▶ [EXERCISE] Every entry below should be written out exactly, and no image should appear.

=== RECORDS TO PROCESS ===

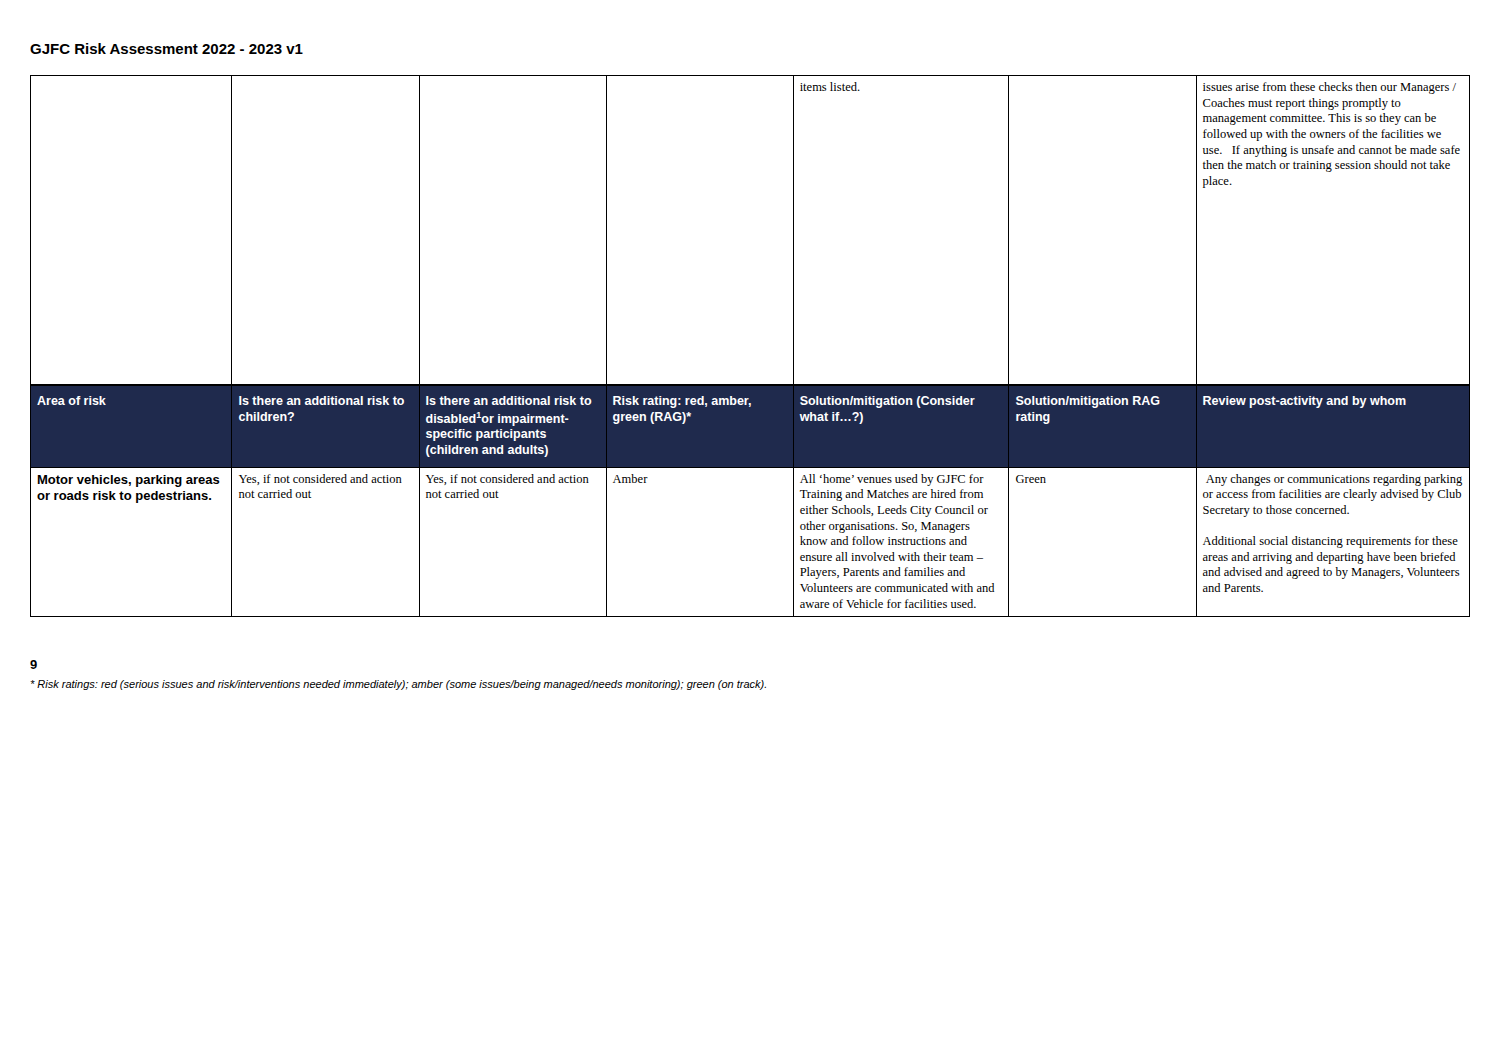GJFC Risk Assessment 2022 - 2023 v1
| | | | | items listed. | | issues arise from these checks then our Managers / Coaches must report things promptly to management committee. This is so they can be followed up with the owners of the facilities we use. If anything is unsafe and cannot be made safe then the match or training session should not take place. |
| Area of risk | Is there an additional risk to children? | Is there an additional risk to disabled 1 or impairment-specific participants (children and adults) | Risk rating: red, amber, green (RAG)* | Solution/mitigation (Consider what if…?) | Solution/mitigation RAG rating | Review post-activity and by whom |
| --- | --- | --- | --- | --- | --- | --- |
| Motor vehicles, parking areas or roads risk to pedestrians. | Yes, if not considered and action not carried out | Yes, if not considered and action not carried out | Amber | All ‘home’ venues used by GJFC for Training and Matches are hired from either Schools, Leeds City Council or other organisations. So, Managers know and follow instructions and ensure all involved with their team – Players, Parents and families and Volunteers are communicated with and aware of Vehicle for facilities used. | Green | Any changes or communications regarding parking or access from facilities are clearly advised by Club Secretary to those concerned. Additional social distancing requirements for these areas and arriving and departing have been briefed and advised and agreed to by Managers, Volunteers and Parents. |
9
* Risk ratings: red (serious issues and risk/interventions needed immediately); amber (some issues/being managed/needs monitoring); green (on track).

===

▶ [YOUR SOLUTION]
GJFC Risk Assessment 2022 - 2023 v1
| | | | | items listed. | | issues arise from these checks then our Managers / Coaches must report things promptly to management committee. This is so they can be followed up with the owners of the facilities we use. If anything is unsafe and cannot be made safe then the match or training session should not take place. |
| Area of risk | Is there an additional risk to children? | Is there an additional risk to disabled 1 or impairment-specific participants (children and adults) | Risk rating: red, amber, green (RAG)* | Solution/mitigation (Consider what if…?) | Solution/mitigation RAG rating | Review post-activity and by whom |
| --- | --- | --- | --- | --- | --- | --- |
| Motor vehicles, parking areas or roads risk to pedestrians. | Yes, if not considered and action not carried out | Yes, if not considered and action not carried out | Amber | All ‘home’ venues used by GJFC for Training and Matches are hired from either Schools, Leeds City Council or other organisations. So, Managers know and follow instructions and ensure all involved with their team – Players, Parents and families and Volunteers are communicated with and aware of Vehicle for facilities used. | Green | Any changes or communications regarding parking or access from facilities are clearly advised by Club Secretary to those concerned. Additional social distancing requirements for these areas and arriving and departing have been briefed and advised and agreed to by Managers, Volunteers and Parents. |
9
* Risk ratings: red (serious issues and risk/interventions needed immediately); amber (some issues/being managed/needs monitoring); green (on track).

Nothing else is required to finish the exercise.